[WORK TO BE COMPLETED] When you return the material, keep every line exactly as it is and omit the pictures.

[THE DATA]
------------------------------------------------------------------------
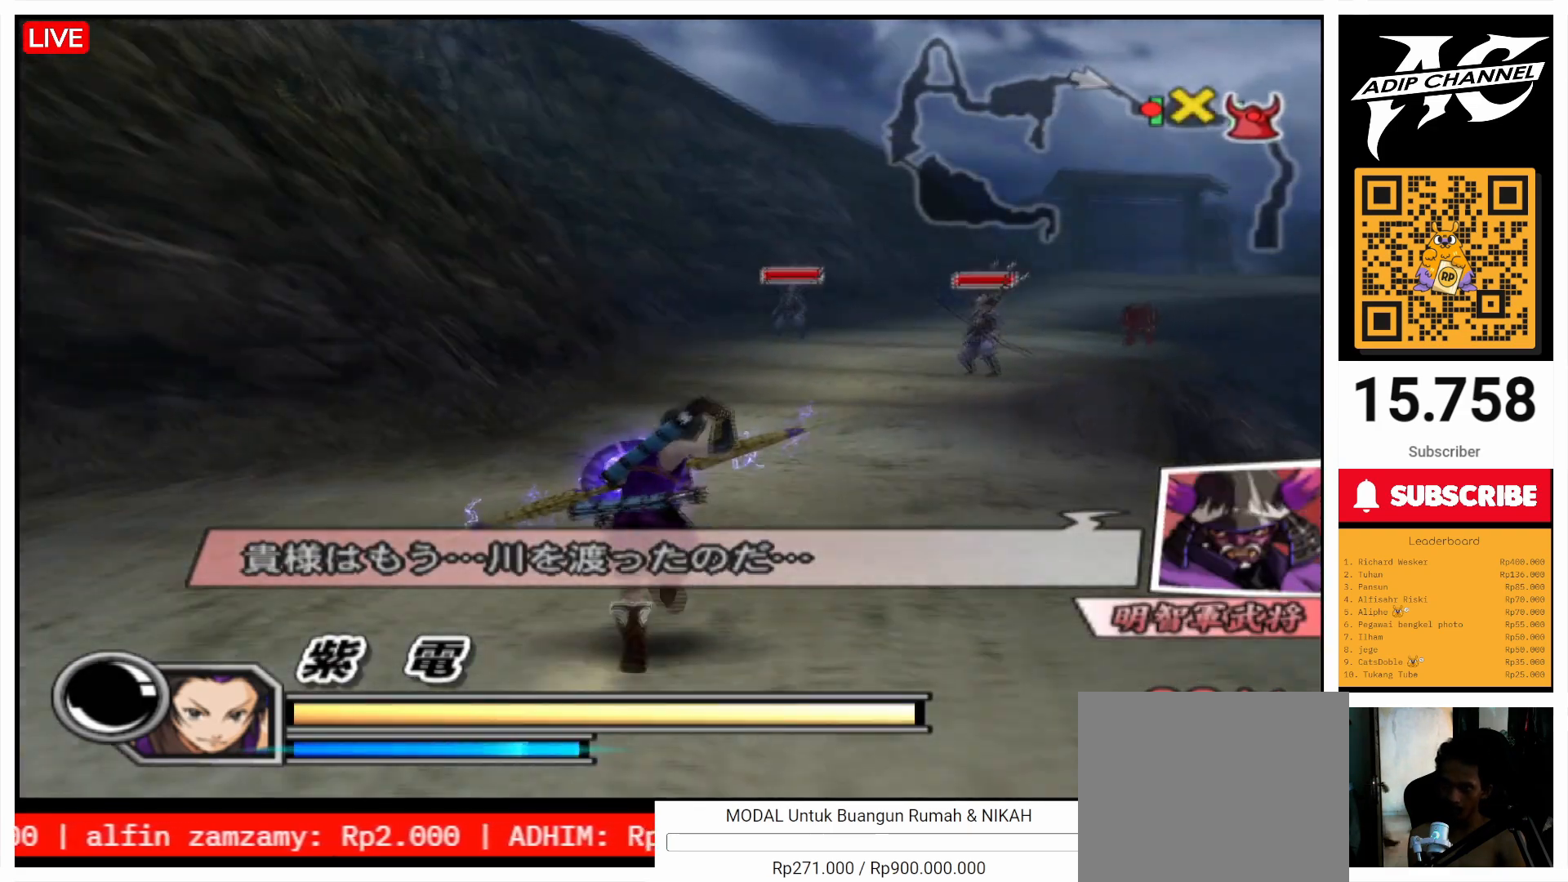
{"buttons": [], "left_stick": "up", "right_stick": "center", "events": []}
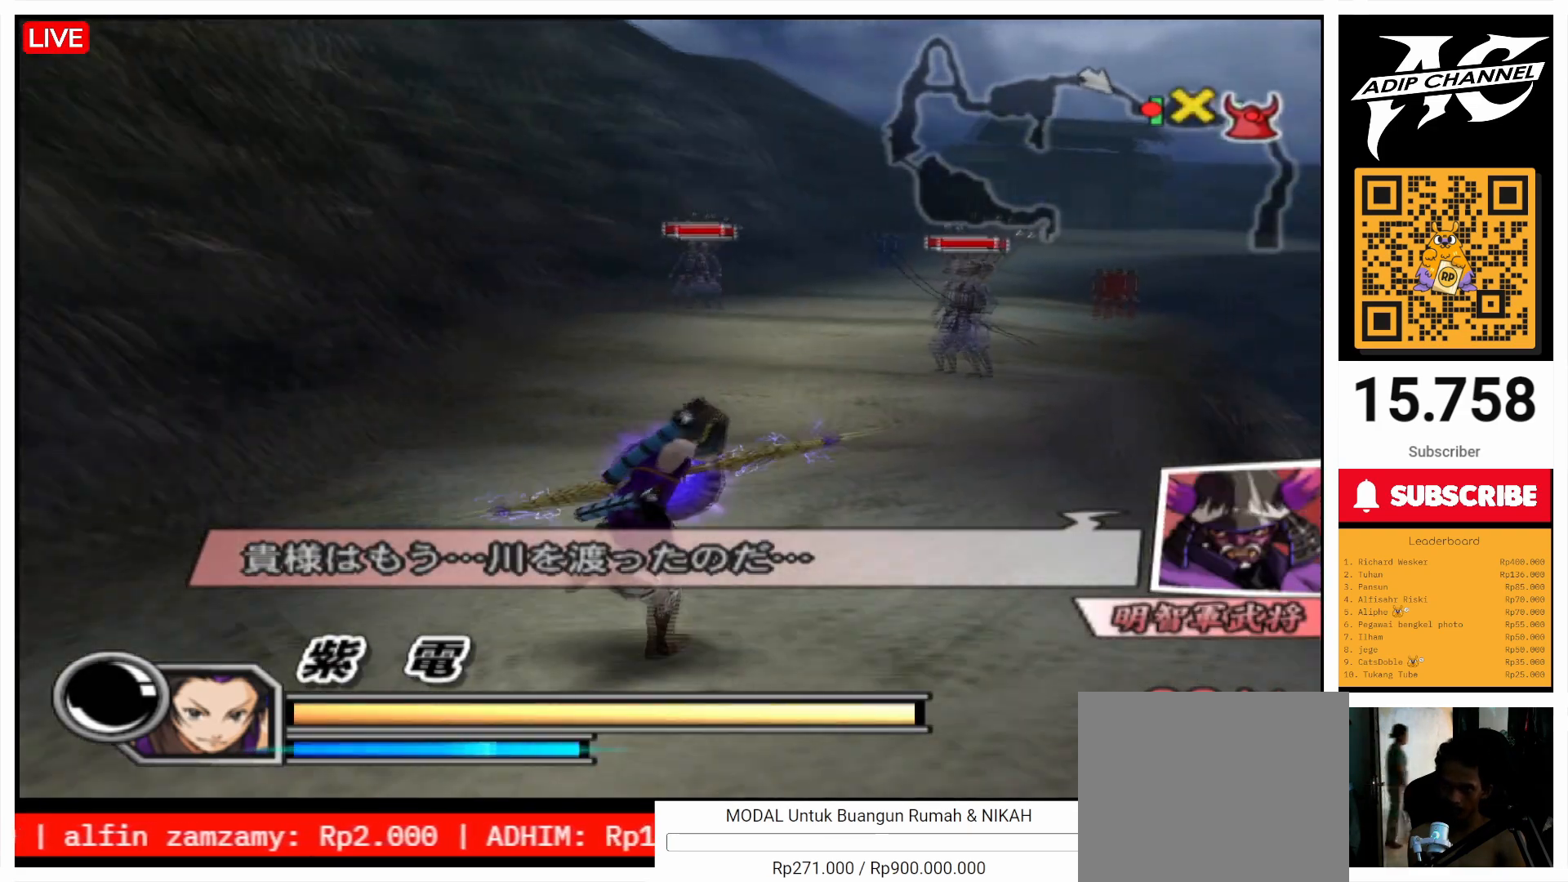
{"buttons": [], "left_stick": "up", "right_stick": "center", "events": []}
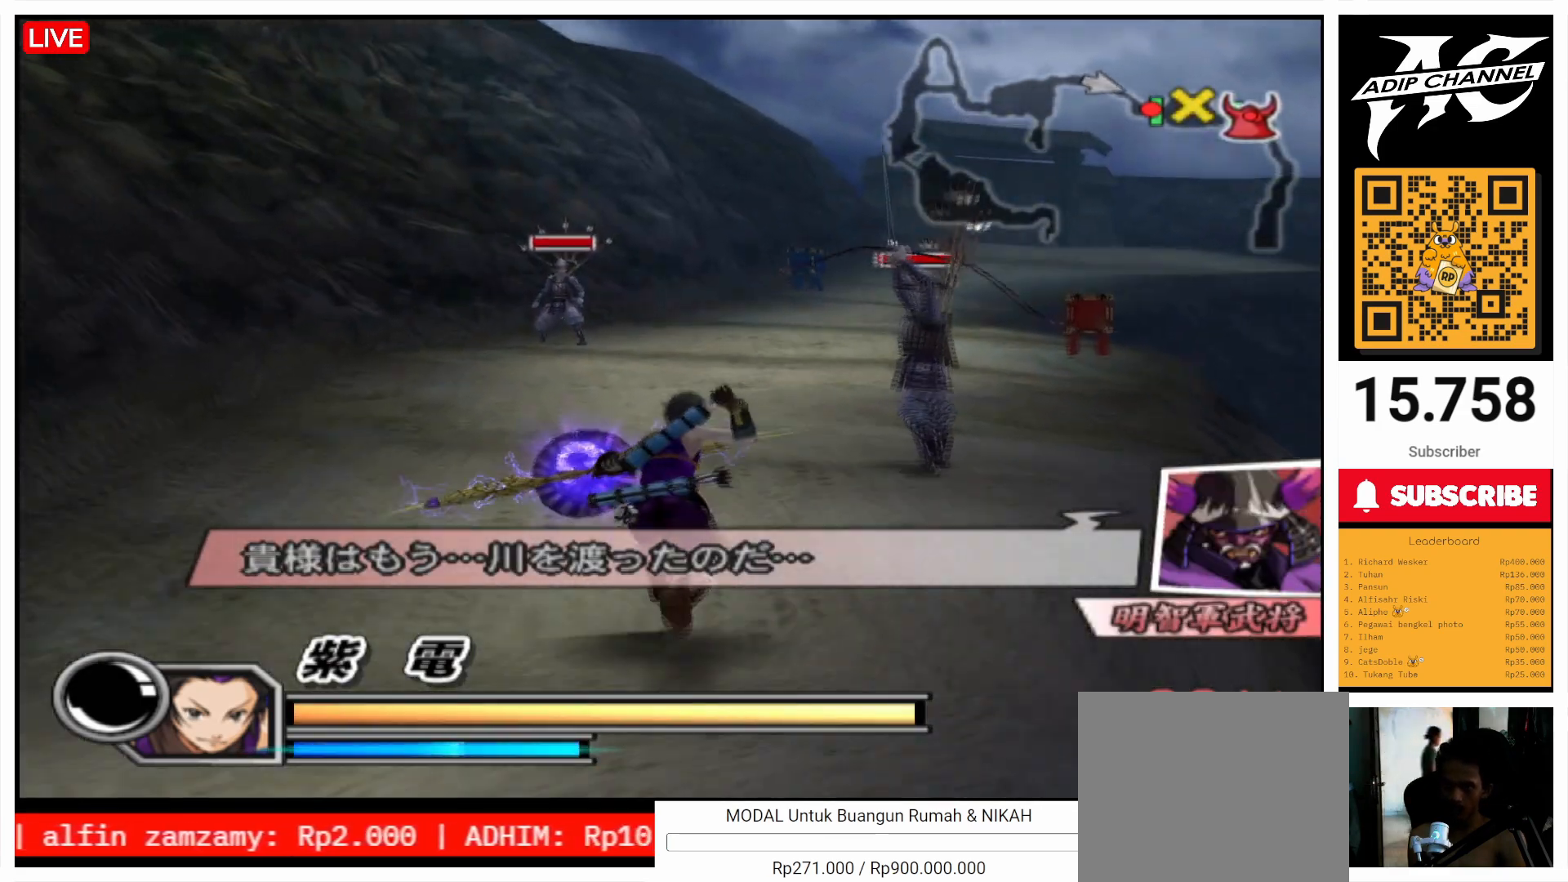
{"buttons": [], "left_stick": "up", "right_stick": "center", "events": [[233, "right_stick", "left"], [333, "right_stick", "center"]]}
------------------------------------------------------------------------
[WRITTEN REPLY]
{"buttons": [], "left_stick": "up", "right_stick": "center", "events": []}
{"buttons": [], "left_stick": "up", "right_stick": "center", "events": []}
{"buttons": [], "left_stick": "up", "right_stick": "center", "events": [[233, "right_stick", "left"], [333, "right_stick", "center"]]}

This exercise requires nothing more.